# WRITTEN TASK
Below are entries; copy exactly the lines from the one with "月 14 日的知乎热榜存档" through the one with "### [3. 26 层的世界单体面积最大养猪大楼引热议，年出栏", both included, and leave out the rest.

[Collected data]
· · · · · · ·

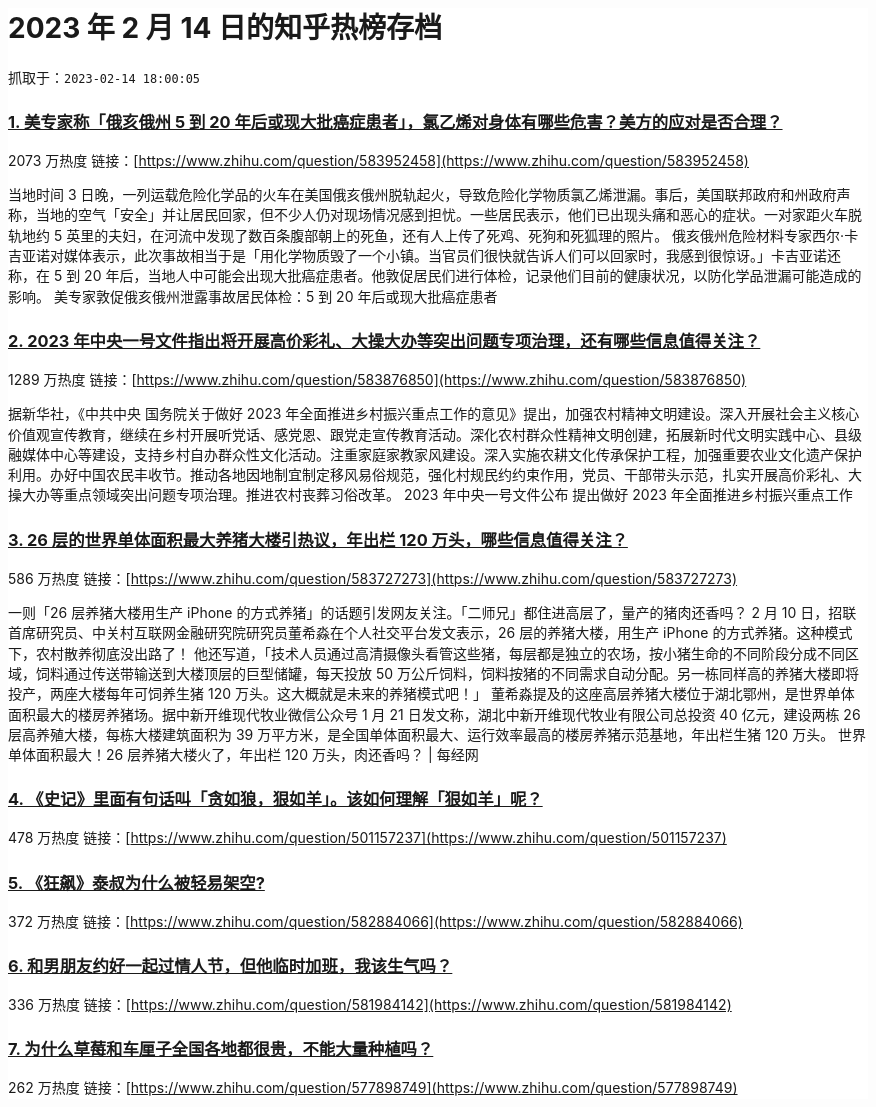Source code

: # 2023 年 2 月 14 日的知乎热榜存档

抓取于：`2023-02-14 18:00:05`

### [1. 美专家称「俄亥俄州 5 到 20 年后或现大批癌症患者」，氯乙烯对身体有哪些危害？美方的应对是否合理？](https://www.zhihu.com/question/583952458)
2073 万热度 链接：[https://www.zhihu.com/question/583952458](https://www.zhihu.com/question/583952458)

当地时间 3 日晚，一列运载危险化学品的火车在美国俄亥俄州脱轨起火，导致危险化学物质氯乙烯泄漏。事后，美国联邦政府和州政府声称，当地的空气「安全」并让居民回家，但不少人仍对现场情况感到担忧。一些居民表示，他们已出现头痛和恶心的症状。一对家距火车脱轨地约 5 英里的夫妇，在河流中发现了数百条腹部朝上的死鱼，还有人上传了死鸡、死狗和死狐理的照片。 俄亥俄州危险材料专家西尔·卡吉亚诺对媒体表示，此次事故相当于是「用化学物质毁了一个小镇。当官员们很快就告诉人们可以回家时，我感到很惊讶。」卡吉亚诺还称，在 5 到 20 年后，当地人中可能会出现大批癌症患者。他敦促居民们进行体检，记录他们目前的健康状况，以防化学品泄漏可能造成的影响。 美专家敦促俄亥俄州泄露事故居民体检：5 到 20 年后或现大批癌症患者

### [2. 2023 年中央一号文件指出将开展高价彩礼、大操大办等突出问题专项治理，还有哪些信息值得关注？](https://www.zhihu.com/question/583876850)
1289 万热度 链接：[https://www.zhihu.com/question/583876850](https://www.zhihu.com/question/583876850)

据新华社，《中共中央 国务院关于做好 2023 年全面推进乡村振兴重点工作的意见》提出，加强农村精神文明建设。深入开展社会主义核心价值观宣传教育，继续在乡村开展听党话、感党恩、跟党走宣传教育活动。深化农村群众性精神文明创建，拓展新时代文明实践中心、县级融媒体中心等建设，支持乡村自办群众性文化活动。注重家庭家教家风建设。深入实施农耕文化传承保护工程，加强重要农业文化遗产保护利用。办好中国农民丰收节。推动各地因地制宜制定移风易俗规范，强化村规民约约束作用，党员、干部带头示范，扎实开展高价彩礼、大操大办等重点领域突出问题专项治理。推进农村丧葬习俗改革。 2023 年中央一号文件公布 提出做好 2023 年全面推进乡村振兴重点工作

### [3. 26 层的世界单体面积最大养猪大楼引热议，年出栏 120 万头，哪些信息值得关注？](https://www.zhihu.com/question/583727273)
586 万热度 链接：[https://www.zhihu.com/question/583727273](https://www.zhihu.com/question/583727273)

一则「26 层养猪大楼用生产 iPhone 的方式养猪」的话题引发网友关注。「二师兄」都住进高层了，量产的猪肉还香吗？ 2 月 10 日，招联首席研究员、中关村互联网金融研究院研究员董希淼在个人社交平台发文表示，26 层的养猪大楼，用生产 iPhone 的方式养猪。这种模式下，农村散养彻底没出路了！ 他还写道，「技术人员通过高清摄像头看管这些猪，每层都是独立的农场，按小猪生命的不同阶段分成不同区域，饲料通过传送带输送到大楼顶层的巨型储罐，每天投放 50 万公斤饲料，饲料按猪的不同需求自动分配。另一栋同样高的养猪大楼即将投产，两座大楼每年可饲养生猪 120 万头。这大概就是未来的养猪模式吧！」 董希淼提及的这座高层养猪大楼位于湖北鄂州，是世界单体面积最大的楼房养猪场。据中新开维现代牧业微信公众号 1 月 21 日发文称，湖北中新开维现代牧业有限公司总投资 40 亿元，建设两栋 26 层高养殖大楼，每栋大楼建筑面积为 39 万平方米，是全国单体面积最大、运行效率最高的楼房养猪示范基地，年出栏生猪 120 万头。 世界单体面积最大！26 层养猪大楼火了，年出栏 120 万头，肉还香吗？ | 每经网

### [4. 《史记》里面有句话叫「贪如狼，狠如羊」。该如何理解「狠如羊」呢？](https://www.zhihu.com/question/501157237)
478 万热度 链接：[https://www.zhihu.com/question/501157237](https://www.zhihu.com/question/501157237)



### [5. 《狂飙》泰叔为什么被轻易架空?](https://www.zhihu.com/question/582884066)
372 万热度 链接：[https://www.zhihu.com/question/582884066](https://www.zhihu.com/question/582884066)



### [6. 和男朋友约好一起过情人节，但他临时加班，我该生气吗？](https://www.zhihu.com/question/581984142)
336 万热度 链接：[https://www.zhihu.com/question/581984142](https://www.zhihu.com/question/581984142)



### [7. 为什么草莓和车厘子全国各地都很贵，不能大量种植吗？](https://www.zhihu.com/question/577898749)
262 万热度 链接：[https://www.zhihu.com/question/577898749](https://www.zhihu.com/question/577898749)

· · · · · · ·

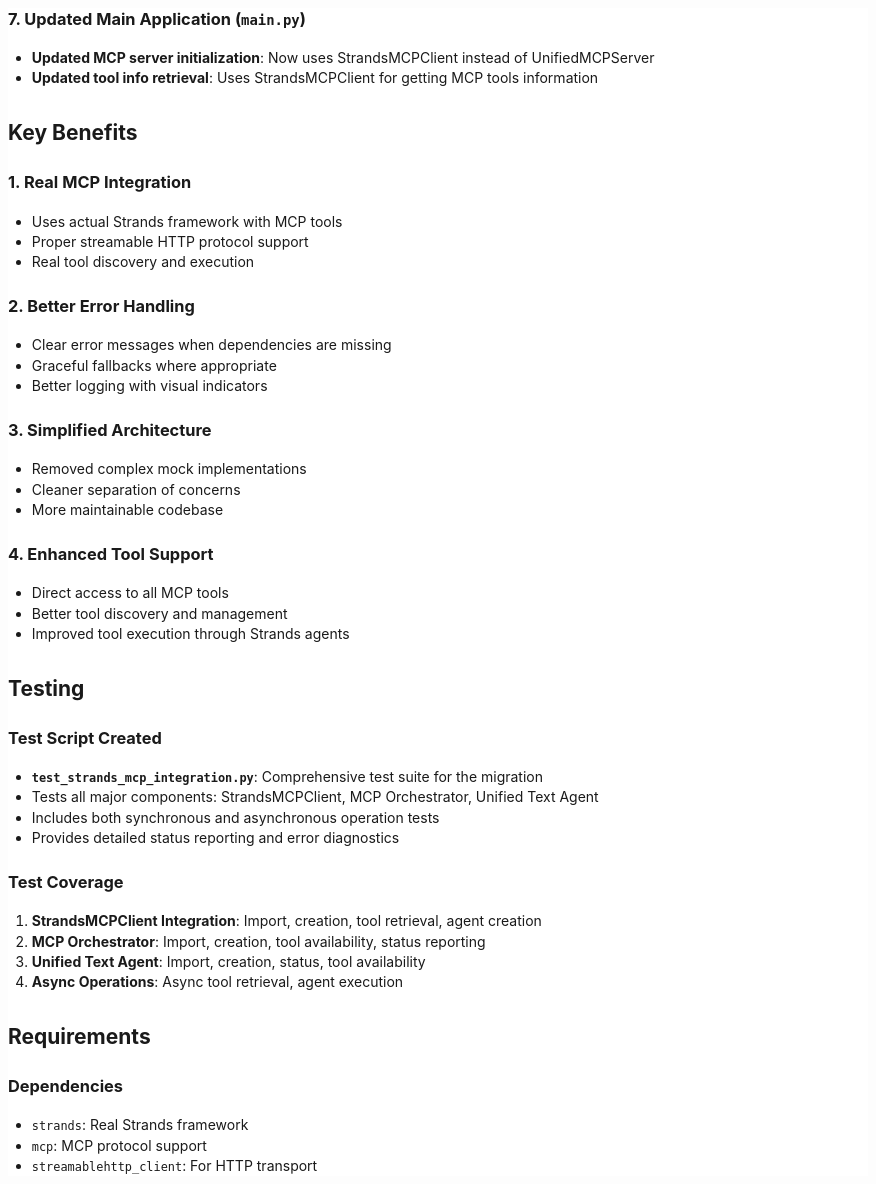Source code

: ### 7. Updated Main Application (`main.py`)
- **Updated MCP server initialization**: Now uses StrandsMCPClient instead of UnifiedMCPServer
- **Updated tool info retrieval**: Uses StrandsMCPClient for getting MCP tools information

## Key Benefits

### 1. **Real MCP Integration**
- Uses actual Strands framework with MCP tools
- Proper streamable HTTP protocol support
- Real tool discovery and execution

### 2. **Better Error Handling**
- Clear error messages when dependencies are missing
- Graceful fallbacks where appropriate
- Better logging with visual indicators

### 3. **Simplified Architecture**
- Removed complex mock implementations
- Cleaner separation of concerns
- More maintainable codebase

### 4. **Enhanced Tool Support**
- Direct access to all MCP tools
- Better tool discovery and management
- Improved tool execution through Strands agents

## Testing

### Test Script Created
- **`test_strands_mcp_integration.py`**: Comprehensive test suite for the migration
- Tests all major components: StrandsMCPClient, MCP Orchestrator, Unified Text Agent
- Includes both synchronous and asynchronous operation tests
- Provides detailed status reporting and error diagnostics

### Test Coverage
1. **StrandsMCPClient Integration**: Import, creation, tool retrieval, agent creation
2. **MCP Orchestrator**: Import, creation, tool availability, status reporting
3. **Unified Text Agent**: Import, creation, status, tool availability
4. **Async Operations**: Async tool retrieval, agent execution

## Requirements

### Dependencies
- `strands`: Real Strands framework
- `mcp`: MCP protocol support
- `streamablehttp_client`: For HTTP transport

· · · · · · ·

# RESULT FOR THIS TASK
: # 2023 年 2 月 14 日的知乎热榜存档

抓取于：`2023-02-14 18:00:05`

### [1. 美专家称「俄亥俄州 5 到 20 年后或现大批癌症患者」，氯乙烯对身体有哪些危害？美方的应对是否合理？](https://www.zhihu.com/question/583952458)
2073 万热度 链接：[https://www.zhihu.com/question/583952458](https://www.zhihu.com/question/583952458)

当地时间 3 日晚，一列运载危险化学品的火车在美国俄亥俄州脱轨起火，导致危险化学物质氯乙烯泄漏。事后，美国联邦政府和州政府声称，当地的空气「安全」并让居民回家，但不少人仍对现场情况感到担忧。一些居民表示，他们已出现头痛和恶心的症状。一对家距火车脱轨地约 5 英里的夫妇，在河流中发现了数百条腹部朝上的死鱼，还有人上传了死鸡、死狗和死狐理的照片。 俄亥俄州危险材料专家西尔·卡吉亚诺对媒体表示，此次事故相当于是「用化学物质毁了一个小镇。当官员们很快就告诉人们可以回家时，我感到很惊讶。」卡吉亚诺还称，在 5 到 20 年后，当地人中可能会出现大批癌症患者。他敦促居民们进行体检，记录他们目前的健康状况，以防化学品泄漏可能造成的影响。 美专家敦促俄亥俄州泄露事故居民体检：5 到 20 年后或现大批癌症患者

### [2. 2023 年中央一号文件指出将开展高价彩礼、大操大办等突出问题专项治理，还有哪些信息值得关注？](https://www.zhihu.com/question/583876850)
1289 万热度 链接：[https://www.zhihu.com/question/583876850](https://www.zhihu.com/question/583876850)

据新华社，《中共中央 国务院关于做好 2023 年全面推进乡村振兴重点工作的意见》提出，加强农村精神文明建设。深入开展社会主义核心价值观宣传教育，继续在乡村开展听党话、感党恩、跟党走宣传教育活动。深化农村群众性精神文明创建，拓展新时代文明实践中心、县级融媒体中心等建设，支持乡村自办群众性文化活动。注重家庭家教家风建设。深入实施农耕文化传承保护工程，加强重要农业文化遗产保护利用。办好中国农民丰收节。推动各地因地制宜制定移风易俗规范，强化村规民约约束作用，党员、干部带头示范，扎实开展高价彩礼、大操大办等重点领域突出问题专项治理。推进农村丧葬习俗改革。 2023 年中央一号文件公布 提出做好 2023 年全面推进乡村振兴重点工作

### [3. 26 层的世界单体面积最大养猪大楼引热议，年出栏 120 万头，哪些信息值得关注？](https://www.zhihu.com/question/583727273)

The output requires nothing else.